* TEXTAUSZUG:
-*-

Monika Murphy von der privaten Grund- und Mittelschule „Liebfrauenhaus“ in Herzogenaurach findet das super. Ihre Schule war vergangenes Jahr für den Deutschen Schulpreis nominiert. Aber die Arbeitsweise der Treuchtlinger Grundschule mit zwei integrativen Klassen in drei Räumen „kannte ich so noch nicht“, erklärt die junge Lehrerin.

Eine ähnliche Offenheit herrscht auch in der Aula und der angrenzenden Lern- und Lesewerkstatt. Immer wieder kommen die Lehrer mit ihren Schülern während des Unterrichts dorthin, um zu lesen, an Projekten zu arbeiten, zu spielen und zu diskutieren. Dabei begegnen die Mädchen und Jungen ständig Mitschülern, die ebenfalls lesen, lernen und experimentieren, werden neugierig und bekommen Lust, selbst aktiv zu werden – sogar während der Pausen. Dass es bei mehr als 40 Kindern im Raum so ruhig und konzentriert zugeht, dass man eine Stecknadel fallen hören könnte, zeigt, wie gut das funktioniert.

„Lernräume öffnen und gestalten“ hat die Grundschule das Konzept überschrieben. „In der Lernaula, der Lern- und Lesewerkstatt und den Inklusionsräumen zwischen den Klassenzimmern liegt der pädagogische Angelpunkt unserer Schule“, erklärt Rektor Herbert Brumm. „Es sind Räume, die Aufforderungscharakter zum Austausch und Arbeiten haben. So wollen wir für unsere sehr heterogene Schülerschaft Zugänge zum Lernen schaffen, die dem Horizont jedes Einzelnen am nähesten kommen.“ Sichtbares Lernen verändere die Lernkultur und Lernbereitschaft. Es gehe nicht mehr nur um Ergebnisse, sondern vor allem um den Weg dorthin und die gegenseitige Motivation.

Vorbild Treuchtlingen: Schule inklusiv und digital

© Patrick Shaw

Ebenso wichtig wie eine offene, attraktive Lernumgebung sind laut Brumm auch „die Zusammenarbeit der Lehrer und das didaktische Material mit verschiedenen Schwierigkeitsstufen und individuellen Zugängen“. Sehr erfolgreich sei die Schule bei der Nutzung digitaler Hilfen wie Tablet-Computer für Schüler und Lehrer.

-*-

* ANGEZEIGTE EINTRÄGE:

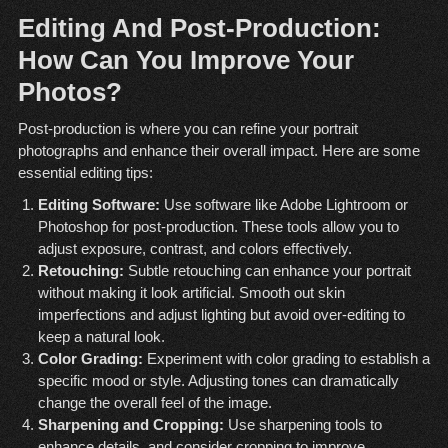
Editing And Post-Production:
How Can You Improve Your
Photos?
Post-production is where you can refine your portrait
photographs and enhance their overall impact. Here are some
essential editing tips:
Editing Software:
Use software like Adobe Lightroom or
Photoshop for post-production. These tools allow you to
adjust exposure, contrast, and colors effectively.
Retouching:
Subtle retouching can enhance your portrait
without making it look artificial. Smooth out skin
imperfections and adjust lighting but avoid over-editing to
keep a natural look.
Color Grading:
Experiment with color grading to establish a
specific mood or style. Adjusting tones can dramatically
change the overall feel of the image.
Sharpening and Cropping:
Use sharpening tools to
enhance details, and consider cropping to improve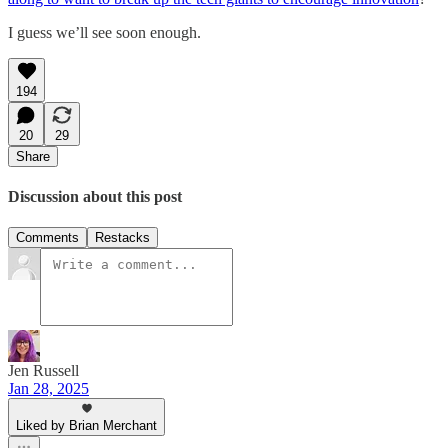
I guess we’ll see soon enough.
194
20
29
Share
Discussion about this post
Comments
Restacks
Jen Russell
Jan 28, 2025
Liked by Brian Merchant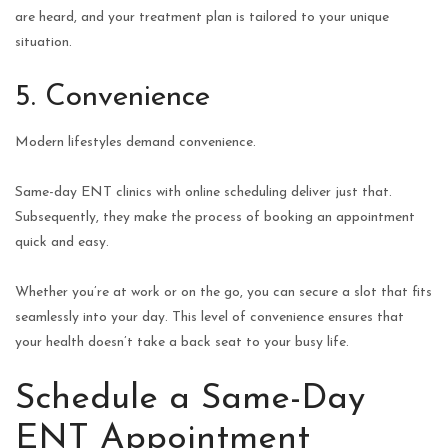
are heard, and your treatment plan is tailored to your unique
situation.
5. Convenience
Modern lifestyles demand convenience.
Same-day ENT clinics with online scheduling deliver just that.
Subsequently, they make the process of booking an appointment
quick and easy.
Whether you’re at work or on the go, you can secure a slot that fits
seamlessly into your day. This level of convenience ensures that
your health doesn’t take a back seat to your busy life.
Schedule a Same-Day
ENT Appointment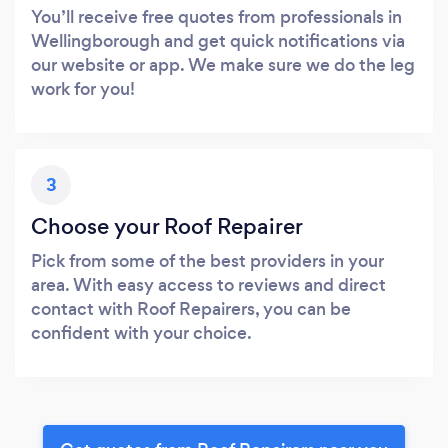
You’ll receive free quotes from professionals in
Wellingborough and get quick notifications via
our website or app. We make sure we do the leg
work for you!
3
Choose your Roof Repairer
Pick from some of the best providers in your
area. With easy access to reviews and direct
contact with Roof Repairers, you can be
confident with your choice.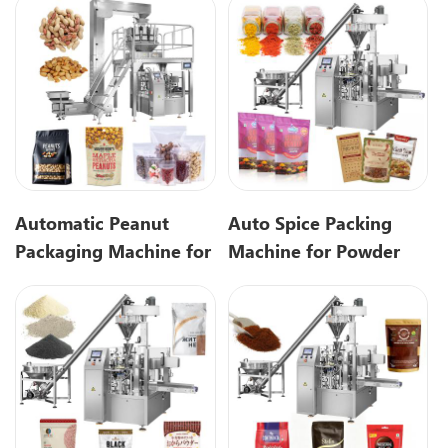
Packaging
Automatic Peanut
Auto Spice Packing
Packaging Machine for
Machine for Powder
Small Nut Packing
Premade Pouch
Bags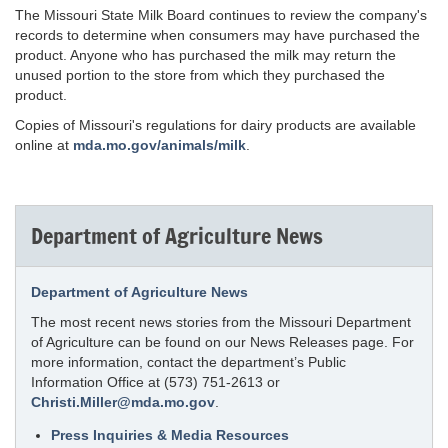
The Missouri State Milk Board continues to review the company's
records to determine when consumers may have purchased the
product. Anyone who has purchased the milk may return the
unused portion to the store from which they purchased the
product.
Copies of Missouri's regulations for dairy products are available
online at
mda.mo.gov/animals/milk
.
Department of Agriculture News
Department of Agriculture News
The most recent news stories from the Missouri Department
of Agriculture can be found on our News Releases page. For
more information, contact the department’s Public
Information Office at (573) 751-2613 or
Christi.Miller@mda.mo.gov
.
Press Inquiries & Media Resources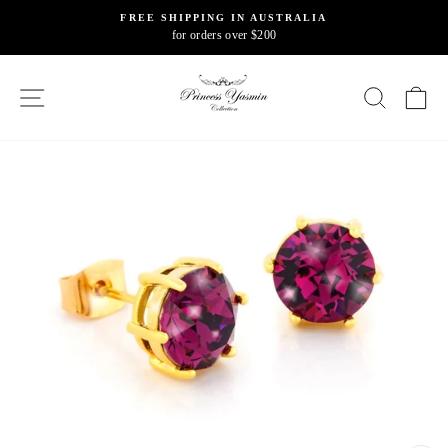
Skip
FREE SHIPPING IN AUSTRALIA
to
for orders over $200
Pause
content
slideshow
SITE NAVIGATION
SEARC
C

-*-

* AUFGABEN:
#1 Fassen Sie den Absatz des Textauszugs, der mit „Eine ähnliche Offenheit“ beginnt, als Liste zusammen. Die wesentlichen Fakten sollen erhalten bleiben.
#2 Beantworten Sie anhand des Textauszugs die folgenden Fragen:
(a) Für welchen Preis war die Schule „Liebfrauenhaus“ im vergangenen Jahr nominiert?
(b) Welche Überschrift hat die Grundschule ihrem Konzept gegeben?
(c) Welche digitalen Hilfen nutzt die Schule laut Brumm sehr erfolgreich?
#3 Schreiben Sie den Textauszug von „Monika Murphy von“ bis einschließlich „die junge Lehrerin.“ wortgetreu ab.

* LÖSUNGEN JE AUFGABE:
#1
- In der Aula und der angrenzenden Lern- und Lesewerkstatt herrscht ebenfalls Offenheit.
- Die Lehrer kommen während des Unterrichts immer wieder mit ihren Schülern dorthin, um zu lesen, an Projekten zu arbeiten, zu spielen und zu diskutieren.
- Dabei begegnen die Kinder Mitschülern, die lesen, lernen und experimentieren. Sie werden neugierig und wollen selbst aktiv werden, sogar in den Pausen.
- Selbst bei mehr als 40 Kindern im Raum geht es so ruhig und konzentriert zu, dass man eine Stecknadel fallen hören könnte.

#2
(a) Sie war für den Deutschen Schulpreis nominiert.
(b) Die Überschrift lautet „Lernräume öffnen und gestalten“.
(c) Die Schule nutzt Tablet-Computer für Schüler und Lehrer.

#3
Monika Murphy von der privaten Grund- und Mittelschule „Liebfrauenhaus“ in Herzogenaurach findet das super. Ihre Schule war vergangenes Jahr für den Deutschen Schulpreis nominiert. Aber die Arbeitsweise der Treuchtlinger Grundschule mit zwei integrativen Klassen in drei Räumen „kannte ich so noch nicht“, erklärt die junge Lehrerin.